Thread-safe: Can be called from multiple goroutines (provider, re-auth worker).
func (*ConnReAuthCredentialsListener) OnNext ¶
func (c *ConnReAuthCredentialsListener) OnNext(credentials auth.Credentials)
OnNext is called when new credentials are received from the StreamingCredentialsProvider.
This method marks the connection for asynchronous re-authentication. The actual re-authentication happens in the background when the connection is returned to the pool and is in an idle state.

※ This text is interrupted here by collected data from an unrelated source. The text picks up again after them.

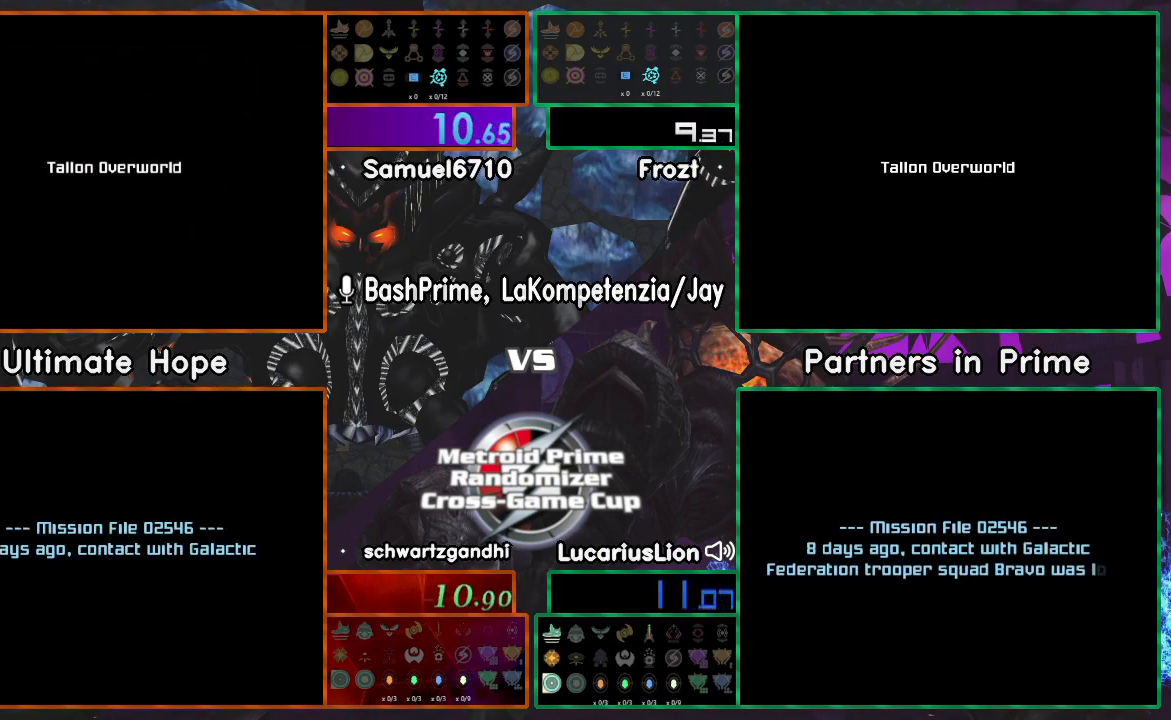
{"buttons": [], "left_stick": "down-left", "right_stick": "up-left", "events": [[33, "left_stick", "up-right"], [50, "right_stick", "up-right"], [83, "left_stick", "up-left"], [167, "left_stick", "down-left"], [200, "right_stick", "left"], [267, "left_stick", "down-right"], [267, "right_stick", "up"], [317, "left_stick", "up"], [317, "right_stick", "down-right"], [400, "right_stick", "down-left"], [467, "left_stick", "down-left"], [467, "right_stick", "up-left"]]}
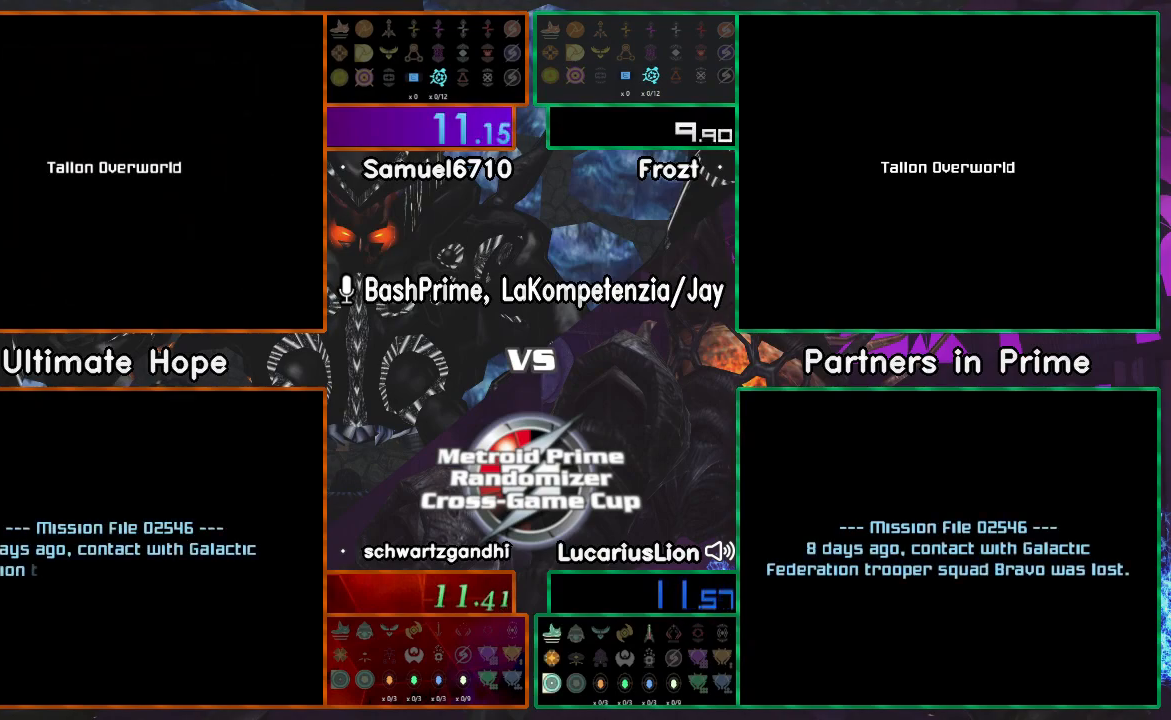
{"buttons": [], "left_stick": "center", "right_stick": "center", "events": [[17, "right_stick", "right"], [83, "left_stick", "down-right"], [133, "left_stick", "up-right"], [133, "right_stick", "down-left"], [183, "right_stick", "up-left"], [283, "left_stick", "center"], [283, "right_stick", "center"]]}
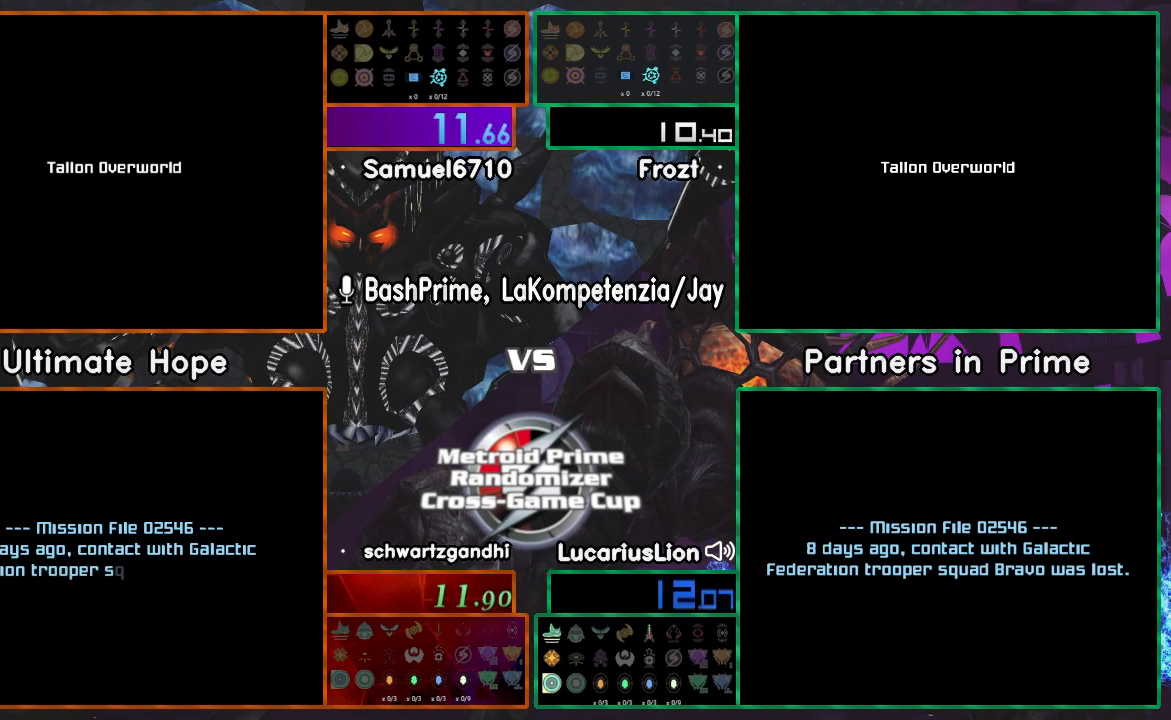
{"buttons": [], "left_stick": "center", "right_stick": "center", "events": []}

Asynchronous re-auth is used to:
- Avoid blocking the credentials provider's notification goroutine
- Prevent deadlocks with the pool's semaphore (especially with small pool sizes)
- Ensure re-auth happens when the connection is safe to use (not processing commands)
The reAuthFn callback receives:
- nil if the connection was successfully acquired for re-auth
- error if acquisition timed out or failed
Thread-safe: Called by the credentials provider's notification goroutine.
type CredentialsListeners ¶
type CredentialsListeners struct {
// contains filtered or unexported fields
}
CredentialsListeners is a thread-safe collection of credentials listeners indexed by connection ID.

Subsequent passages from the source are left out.